Jean Paul Sartre
Niçin yazıyorum?
Empati kurmak,
Sorular sormak,
Sorgulamak,
Düşünmek,
Düşlemek,
Değiştirmek / dönüştürmek,
Hissetmek,
Oynamak için mi?
Bunların hepsi birden mi? Yoksa hiçbiri mi?
Evet, birtakım şeyleri söylemeyi seçtim ve bu "için"lerin listesi daha uzar gider... Bununla birlikte, birtakım şeyleri söyleme biçimim, onları söyleme isteğim kadar önemli. Zira biçim, asla sadece biçim değildir. Biçim, estetiktir, duruştur, protestodur, tercihtir... Biçim, siyasettir.
Ne çok yazı okudum ve aslında ne kadar azlar... Meseleler başka başka olsa da bir ortak paydaları var: Hayat aslında bildiğimiz gibi değil, diyor bütün yazılar.
Başka hayatlar mümkün! Beni (onu, şunu, ötekini) gönül gözünle görebilirsin. Bu hikaye aslında böyle bitmemiş olabilir(di). Dünya az ileride kurulmuş olabilir(di). Görebilirsen... Hissedebilir, sezebilir, düşünebilir, tahayyül edebilirsen...
"Çık evreninden" diyor, bütün büyük anlatılar. Kafesinden, duvarlarından, sığınaklarından, bedeninden ayrıl. Kop. Aç üçüncü gözünü. İnsan uçabilir de... Kedi konuşabilir de... Nesneler vücuda gelebilir de... Hiç tanımadığın insanlar, hiç anlamadığın dillerde sana seni anlatabilir de...
Soruyorum kendime:
"Dünyanın en kadim sorularına bin yıllardır dönüp dolaşıp aynı cevapları arayan bir insan evladısın nihayetinde! Bilinmezlik katarının yolcularına ne vadediyorsun? Seni niye okusunlar? Hangi kelimeleri birbiriyle yan yana getirip nasıl bir müzikle ruhların ateşini körüklüyorsun, ondan haber ver" diye...

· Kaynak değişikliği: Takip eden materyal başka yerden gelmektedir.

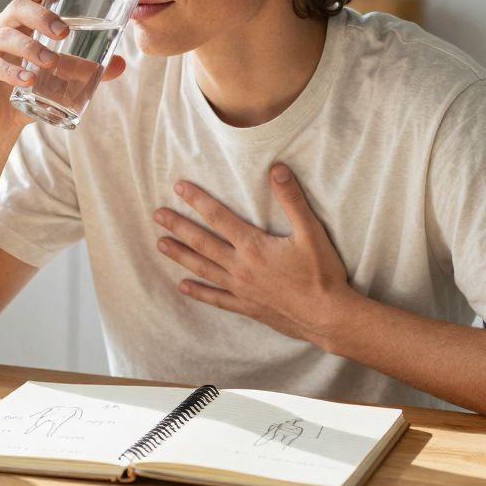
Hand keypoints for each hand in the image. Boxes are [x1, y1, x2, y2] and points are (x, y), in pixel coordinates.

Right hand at [0, 0, 125, 142]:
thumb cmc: (30, 92)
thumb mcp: (60, 80)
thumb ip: (86, 69)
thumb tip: (122, 64)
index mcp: (21, 23)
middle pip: (15, 8)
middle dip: (40, 15)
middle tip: (63, 32)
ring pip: (2, 36)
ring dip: (29, 47)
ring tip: (50, 62)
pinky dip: (9, 71)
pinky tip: (27, 80)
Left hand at [152, 164, 356, 345]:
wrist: (328, 317)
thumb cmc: (322, 274)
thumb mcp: (311, 233)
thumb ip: (292, 200)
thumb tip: (277, 169)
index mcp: (254, 247)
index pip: (219, 218)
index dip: (198, 201)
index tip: (178, 188)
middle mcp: (241, 268)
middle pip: (203, 243)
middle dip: (179, 226)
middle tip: (157, 215)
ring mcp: (241, 289)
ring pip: (203, 269)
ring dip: (181, 255)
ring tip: (160, 245)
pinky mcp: (247, 307)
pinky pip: (217, 299)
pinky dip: (199, 292)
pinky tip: (183, 287)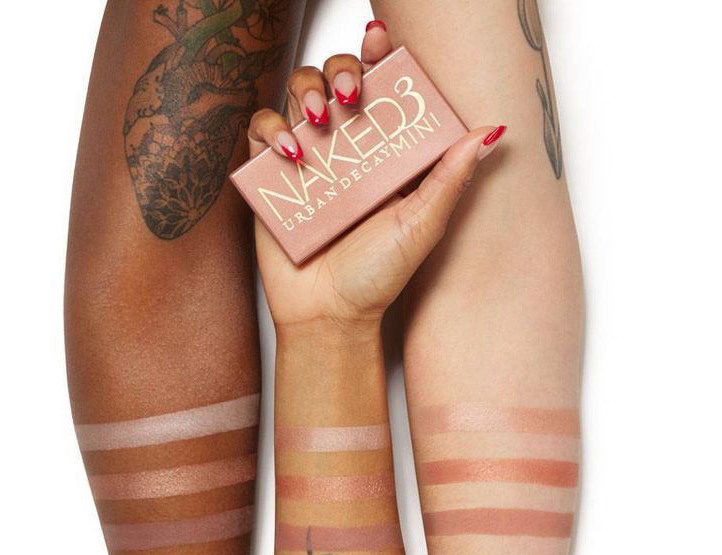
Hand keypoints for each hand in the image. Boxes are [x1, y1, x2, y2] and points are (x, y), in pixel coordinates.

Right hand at [247, 23, 505, 330]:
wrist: (329, 316)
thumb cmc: (376, 277)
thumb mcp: (421, 225)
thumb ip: (451, 178)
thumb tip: (491, 131)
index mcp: (383, 155)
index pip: (381, 88)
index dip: (380, 55)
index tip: (382, 41)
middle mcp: (345, 151)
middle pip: (335, 79)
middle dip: (340, 69)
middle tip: (349, 94)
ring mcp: (308, 162)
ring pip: (296, 94)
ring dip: (304, 90)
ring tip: (318, 121)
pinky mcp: (271, 179)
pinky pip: (261, 133)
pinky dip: (270, 129)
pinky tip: (290, 153)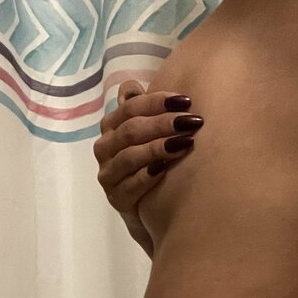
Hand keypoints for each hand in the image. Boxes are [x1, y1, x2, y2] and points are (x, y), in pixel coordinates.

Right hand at [94, 80, 203, 256]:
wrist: (151, 212)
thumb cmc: (153, 165)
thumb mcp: (149, 135)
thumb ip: (142, 110)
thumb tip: (132, 86)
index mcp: (112, 127)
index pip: (130, 106)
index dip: (156, 101)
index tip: (186, 100)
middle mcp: (105, 148)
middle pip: (131, 129)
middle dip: (163, 123)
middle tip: (192, 122)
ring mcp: (109, 175)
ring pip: (130, 156)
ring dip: (159, 147)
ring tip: (186, 143)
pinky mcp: (116, 199)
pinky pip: (130, 185)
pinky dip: (149, 175)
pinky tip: (166, 169)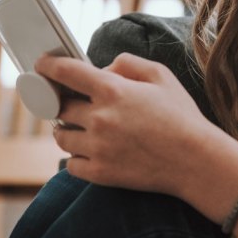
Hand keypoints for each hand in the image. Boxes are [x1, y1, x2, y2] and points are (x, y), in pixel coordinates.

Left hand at [35, 52, 237, 204]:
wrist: (196, 162)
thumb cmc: (181, 116)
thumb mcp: (160, 75)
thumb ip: (127, 63)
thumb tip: (101, 69)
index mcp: (112, 90)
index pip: (65, 73)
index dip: (48, 67)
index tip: (41, 66)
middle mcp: (100, 118)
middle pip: (59, 107)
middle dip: (63, 103)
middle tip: (73, 103)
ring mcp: (98, 148)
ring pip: (61, 136)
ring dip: (67, 130)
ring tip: (83, 128)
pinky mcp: (100, 174)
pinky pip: (71, 164)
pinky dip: (76, 157)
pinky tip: (92, 152)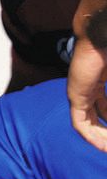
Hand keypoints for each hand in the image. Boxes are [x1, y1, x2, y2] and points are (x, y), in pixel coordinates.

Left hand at [67, 37, 106, 152]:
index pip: (105, 106)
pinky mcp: (75, 96)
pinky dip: (91, 136)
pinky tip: (103, 146)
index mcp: (99, 80)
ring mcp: (79, 92)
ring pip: (88, 123)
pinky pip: (80, 123)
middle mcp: (87, 88)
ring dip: (100, 137)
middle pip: (97, 116)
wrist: (101, 31)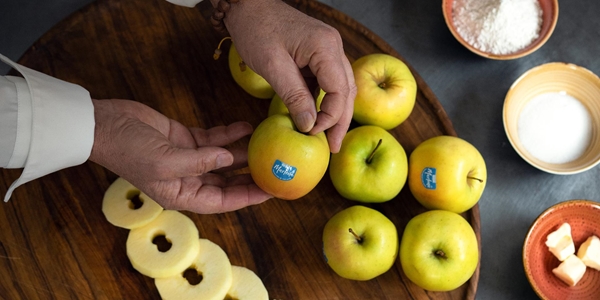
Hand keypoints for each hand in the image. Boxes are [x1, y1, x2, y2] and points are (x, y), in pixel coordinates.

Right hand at [89, 99, 270, 213]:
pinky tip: (245, 127)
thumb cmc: (128, 149)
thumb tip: (229, 158)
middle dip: (251, 178)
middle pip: (227, 182)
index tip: (270, 192)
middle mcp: (187, 180)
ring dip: (244, 154)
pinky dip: (229, 134)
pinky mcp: (185, 138)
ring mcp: (187, 158)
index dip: (247, 198)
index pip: (222, 200)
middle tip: (275, 170)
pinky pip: (213, 139)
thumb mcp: (165, 160)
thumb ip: (200, 161)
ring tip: (267, 147)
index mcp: (181, 194)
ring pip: (224, 160)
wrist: (104, 124)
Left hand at [221, 0, 355, 152]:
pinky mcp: (318, 54)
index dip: (330, 116)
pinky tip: (317, 117)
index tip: (313, 133)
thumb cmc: (256, 30)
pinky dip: (325, 101)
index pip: (340, 90)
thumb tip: (310, 126)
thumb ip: (294, 95)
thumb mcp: (273, 66)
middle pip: (347, 90)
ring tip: (328, 137)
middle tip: (333, 147)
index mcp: (325, 47)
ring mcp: (328, 49)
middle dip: (340, 120)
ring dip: (335, 113)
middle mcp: (333, 47)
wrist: (248, 6)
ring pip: (341, 87)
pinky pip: (328, 81)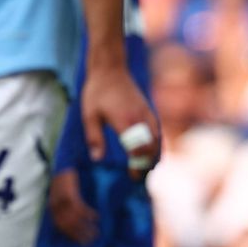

Yekten söyleyeyim o halde!
Bir şeyi bulmuyorum; arıyorum. Onun için yazıyorum.
Her seferinde, kırmızı gözlü beyaz tavşanın peşinden deliğe atlayan bir Alice oluyorum. Evet; "bir" Alice. Her seferinde yenisi... Delikler, dehlizler, düşerken önünden geçtiğim nesneler sürekli değişiyor. O karanlığa kendimi bırakırken nelerle karşılaşacağımı bilmiyorum. Kelimelerin fenerleri bir bir yandıkça önümü görüyorum. Cümleler zihnimin ne kadar aydınlanmasına izin verirse o kadar yürüyorum. Gördüklerim ve dokunduklarım metamorfoza uğruyor; yazıda vücut buluyor.
Hindistan'ı bulmak için yola çıkmışken Amerika'yı keşfetmiş olabiliyorum.*
Bazı hikayelerin sonu öyle bitmesin diye yazıyorum belki. Sonunu bildiklerimin akışını değiştirmek, bilmediklerime ise kendimce finaller biçmek için...
Seyrinden korktuğum hikayeler var hayatta. Seyretmek istemediklerim... Hikayelerden korktuğum için yazıyorum belki de. Hikayeleri bu yüzden "korkunç"seviyorum belki de...
Seyirci kalmamak adına zembereği kırmak, nehri akıntının tersine çevirmek için yazıyor olamaz mıyım?
Saatleri ayarlamak için, saatleri bozmak için, zamanı akışına bırakmamak için yazıyor olamaz mıyım?
Siz niçin yazıyorsunuz? Meraktayım. Anlatın çoğalalım. Zira, Murathan Mungan'ın dediği gibi: "Yazarlar birbirlerinin sözlerine muhtaçtır."
* "Her yazar bir Kolomb'dur. Hindistan'a gidiyorum derken Amerika'yı bulmaktır yazmak."